TP1 Research Group – Prof. Dr. Alexander Khodjamirian
Our research is based on Quantum Chromodynamics (QCD) , the quantum field theory describing quarks and gluons with colour charges. Their interactions have a unique dual nature. At large energy-momentum transfers, the effective colour charge decreases, the quarks and gluons are asymptotically free and perturbation theory in the quark-gluon coupling is valid. Conversely, lowering the energy-momentum scale of QCD processes, one enters a nonperturbative regime where quarks, antiquarks and gluons reveal strong interactions and are only observed in bound states, the hadrons. Employing these properties of QCD, we investigate correlation functions – quantum effects generated by the emission and subsequent absorption of quark-antiquark pairs from external sources. In the region of asymptotic freedom, the correlation functions are calculated in terms of Feynman diagrams with quark-antiquark loops, including a universal description of nonperturbative QCD effects. The QCD result for the correlation function is then directly related to the hadronic parameters via dispersion relations, based on the basic properties of unitarity and analyticity of quantum field-theoretical amplitudes in QCD. This approach known as QCD sum rules is very flexible and quite universal. One is able to “design” dedicated correlation functions in order to access various hadronic parameters or processes.

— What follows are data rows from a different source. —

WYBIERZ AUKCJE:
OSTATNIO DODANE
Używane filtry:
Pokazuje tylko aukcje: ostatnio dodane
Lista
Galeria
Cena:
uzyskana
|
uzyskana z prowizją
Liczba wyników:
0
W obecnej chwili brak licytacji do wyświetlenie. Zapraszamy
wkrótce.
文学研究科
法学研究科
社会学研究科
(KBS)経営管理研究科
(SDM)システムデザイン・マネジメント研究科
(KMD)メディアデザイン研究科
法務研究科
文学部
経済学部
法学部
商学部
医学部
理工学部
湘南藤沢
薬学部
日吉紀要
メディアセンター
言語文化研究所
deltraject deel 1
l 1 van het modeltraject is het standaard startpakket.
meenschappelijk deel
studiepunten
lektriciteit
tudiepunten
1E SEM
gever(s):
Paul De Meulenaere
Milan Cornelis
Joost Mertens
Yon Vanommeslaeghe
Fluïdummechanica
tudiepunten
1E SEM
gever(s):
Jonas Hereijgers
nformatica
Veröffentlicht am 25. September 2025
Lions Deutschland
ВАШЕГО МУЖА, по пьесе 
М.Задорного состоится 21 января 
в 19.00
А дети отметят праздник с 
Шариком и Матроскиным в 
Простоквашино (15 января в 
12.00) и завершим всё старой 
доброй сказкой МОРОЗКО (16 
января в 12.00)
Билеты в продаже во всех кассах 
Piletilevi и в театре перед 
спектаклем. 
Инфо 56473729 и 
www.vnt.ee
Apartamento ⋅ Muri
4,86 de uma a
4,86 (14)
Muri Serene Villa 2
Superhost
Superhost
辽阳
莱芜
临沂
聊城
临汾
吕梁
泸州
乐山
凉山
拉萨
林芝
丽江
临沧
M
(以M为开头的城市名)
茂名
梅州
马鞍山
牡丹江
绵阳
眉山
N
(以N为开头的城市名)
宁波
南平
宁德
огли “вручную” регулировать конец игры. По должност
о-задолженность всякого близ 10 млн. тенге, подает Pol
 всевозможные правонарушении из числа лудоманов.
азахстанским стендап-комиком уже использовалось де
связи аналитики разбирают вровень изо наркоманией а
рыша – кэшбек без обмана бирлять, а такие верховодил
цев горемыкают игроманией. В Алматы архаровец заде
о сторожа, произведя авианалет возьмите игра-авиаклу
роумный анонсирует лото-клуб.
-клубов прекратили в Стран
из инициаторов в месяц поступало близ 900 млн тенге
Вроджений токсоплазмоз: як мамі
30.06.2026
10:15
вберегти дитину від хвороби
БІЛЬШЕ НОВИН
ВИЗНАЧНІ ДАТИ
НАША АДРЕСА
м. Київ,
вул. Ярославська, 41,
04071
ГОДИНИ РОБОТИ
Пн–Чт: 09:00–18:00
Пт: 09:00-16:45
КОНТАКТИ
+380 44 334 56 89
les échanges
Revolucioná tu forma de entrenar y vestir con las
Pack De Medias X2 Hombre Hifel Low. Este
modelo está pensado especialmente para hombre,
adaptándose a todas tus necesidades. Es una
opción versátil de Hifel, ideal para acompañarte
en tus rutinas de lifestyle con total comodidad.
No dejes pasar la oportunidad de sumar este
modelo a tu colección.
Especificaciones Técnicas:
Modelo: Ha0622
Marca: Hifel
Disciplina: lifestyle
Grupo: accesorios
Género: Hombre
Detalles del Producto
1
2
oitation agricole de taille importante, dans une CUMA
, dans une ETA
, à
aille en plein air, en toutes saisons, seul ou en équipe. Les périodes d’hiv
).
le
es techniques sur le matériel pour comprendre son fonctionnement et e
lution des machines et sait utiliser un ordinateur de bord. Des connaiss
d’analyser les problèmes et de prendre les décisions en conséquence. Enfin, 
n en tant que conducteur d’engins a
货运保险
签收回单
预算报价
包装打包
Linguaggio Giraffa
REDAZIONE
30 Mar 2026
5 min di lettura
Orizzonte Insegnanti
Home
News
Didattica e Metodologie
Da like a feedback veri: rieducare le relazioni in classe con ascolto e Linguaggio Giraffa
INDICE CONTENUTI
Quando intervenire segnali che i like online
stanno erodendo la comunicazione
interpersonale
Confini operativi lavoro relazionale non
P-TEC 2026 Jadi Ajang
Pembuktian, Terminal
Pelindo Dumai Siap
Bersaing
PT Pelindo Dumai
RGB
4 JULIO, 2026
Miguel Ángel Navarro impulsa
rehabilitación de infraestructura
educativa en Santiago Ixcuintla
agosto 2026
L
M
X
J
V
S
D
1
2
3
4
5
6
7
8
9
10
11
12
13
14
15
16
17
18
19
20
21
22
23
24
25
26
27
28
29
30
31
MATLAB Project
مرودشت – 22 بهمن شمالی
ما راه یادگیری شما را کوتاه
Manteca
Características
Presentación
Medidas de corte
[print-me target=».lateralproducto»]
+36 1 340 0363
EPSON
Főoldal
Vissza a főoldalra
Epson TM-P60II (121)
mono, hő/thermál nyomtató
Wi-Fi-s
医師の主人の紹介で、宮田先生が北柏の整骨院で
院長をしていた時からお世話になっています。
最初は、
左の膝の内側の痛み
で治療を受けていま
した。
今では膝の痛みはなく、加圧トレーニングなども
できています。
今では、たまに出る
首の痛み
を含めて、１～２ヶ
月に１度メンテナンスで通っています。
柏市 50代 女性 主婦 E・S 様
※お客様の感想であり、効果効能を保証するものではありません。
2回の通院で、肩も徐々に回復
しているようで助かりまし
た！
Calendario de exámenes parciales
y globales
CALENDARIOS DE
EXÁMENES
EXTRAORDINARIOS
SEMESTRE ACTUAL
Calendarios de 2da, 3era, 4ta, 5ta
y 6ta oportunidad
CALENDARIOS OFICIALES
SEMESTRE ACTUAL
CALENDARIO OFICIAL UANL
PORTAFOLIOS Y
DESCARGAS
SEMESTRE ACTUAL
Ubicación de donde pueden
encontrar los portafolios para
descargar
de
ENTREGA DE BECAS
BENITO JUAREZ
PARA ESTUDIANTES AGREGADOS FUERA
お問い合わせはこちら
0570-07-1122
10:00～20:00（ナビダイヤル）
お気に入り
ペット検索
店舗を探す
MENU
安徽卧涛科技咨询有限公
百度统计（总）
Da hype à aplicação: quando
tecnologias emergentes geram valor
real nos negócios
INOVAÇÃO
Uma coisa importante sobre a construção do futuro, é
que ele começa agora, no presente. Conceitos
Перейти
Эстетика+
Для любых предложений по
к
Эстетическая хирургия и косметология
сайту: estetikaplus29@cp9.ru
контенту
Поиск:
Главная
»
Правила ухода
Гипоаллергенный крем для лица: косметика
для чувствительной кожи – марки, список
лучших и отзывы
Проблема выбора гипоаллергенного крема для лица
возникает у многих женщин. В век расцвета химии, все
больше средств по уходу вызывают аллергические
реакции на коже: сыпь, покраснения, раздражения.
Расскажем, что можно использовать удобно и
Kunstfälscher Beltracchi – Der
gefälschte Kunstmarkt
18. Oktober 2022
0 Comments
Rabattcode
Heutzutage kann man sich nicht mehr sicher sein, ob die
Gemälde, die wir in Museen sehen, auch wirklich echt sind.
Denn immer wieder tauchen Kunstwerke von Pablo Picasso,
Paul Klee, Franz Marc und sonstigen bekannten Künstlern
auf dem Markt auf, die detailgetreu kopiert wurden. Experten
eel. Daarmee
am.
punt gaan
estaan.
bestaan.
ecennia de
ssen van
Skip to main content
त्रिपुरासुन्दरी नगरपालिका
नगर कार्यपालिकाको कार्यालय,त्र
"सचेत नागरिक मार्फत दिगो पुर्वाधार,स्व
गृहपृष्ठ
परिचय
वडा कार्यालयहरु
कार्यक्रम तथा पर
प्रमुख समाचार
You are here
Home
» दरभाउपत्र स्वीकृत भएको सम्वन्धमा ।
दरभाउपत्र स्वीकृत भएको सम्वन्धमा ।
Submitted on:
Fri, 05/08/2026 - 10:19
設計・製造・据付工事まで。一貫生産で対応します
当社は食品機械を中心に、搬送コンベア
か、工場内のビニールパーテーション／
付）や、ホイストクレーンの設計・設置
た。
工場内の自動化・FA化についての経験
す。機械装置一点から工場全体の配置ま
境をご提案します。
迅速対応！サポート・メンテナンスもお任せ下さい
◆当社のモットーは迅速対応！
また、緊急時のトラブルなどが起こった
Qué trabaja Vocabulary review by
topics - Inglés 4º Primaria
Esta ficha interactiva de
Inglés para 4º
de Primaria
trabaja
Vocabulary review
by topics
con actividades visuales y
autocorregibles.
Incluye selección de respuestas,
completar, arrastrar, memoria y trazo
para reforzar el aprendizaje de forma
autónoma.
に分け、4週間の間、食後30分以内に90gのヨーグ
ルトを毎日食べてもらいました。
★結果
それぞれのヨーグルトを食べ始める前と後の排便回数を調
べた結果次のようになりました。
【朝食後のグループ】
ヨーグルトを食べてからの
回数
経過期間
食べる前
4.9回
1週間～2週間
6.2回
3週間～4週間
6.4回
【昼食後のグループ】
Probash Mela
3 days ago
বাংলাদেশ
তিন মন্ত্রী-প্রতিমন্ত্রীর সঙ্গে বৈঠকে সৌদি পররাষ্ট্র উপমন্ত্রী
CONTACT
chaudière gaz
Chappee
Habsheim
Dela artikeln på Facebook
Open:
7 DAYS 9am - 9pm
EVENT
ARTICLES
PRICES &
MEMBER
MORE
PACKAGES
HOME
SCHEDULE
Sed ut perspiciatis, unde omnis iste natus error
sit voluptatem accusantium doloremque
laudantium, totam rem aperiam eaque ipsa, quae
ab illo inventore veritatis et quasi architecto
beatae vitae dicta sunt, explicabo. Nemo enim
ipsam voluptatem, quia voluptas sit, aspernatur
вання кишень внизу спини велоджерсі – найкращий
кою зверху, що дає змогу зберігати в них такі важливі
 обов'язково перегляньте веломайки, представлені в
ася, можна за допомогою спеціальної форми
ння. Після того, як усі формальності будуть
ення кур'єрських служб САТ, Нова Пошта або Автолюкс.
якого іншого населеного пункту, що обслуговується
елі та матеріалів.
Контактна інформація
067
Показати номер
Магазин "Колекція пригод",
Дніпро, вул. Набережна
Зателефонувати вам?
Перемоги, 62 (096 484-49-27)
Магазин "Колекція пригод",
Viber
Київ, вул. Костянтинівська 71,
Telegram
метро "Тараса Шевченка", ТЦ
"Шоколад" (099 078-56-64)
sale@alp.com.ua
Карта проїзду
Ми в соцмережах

- We apply the method of QCD sum rules to processes involving quark flavour transitions. Experimentally, they are observed in a form of flavour-changing decays of hadrons, accompanied by strong, nonperturbative interactions of the quarks participating in the flavour transition. Hence, our theoretical predictions for the hadronic matrix elements obtained with a nonperturbative QCD method are indispensable for a complete theory of flavour-changing decays.
- The results of our theoretical studies are being extensively used in the data analysis of major experiments in heavy-flavour physics (at LHC and at electron-positron “flavour factories”). We also participate in this research activity, analysing the decay observables and using the hadronic input calculated in QCD to separate the characteristics of the quark-flavour transitions related to the fundamental electroweak interactions.
- In parallel, we extend and further develop the QCD methods applied in our group. The goal is to enlarge the field of applications involving more complicated hadronic processes, with a richer set of observables relevant for quark flavour physics. Furthermore, we aim at extending the technique of correlation functions and sum rules to effective theories obtained from QCD in the different flavour-symmetry and energy-scale limits. Here the main emphasis is on assessing power corrections in the observables that are closely related to nonperturbative QCD effects.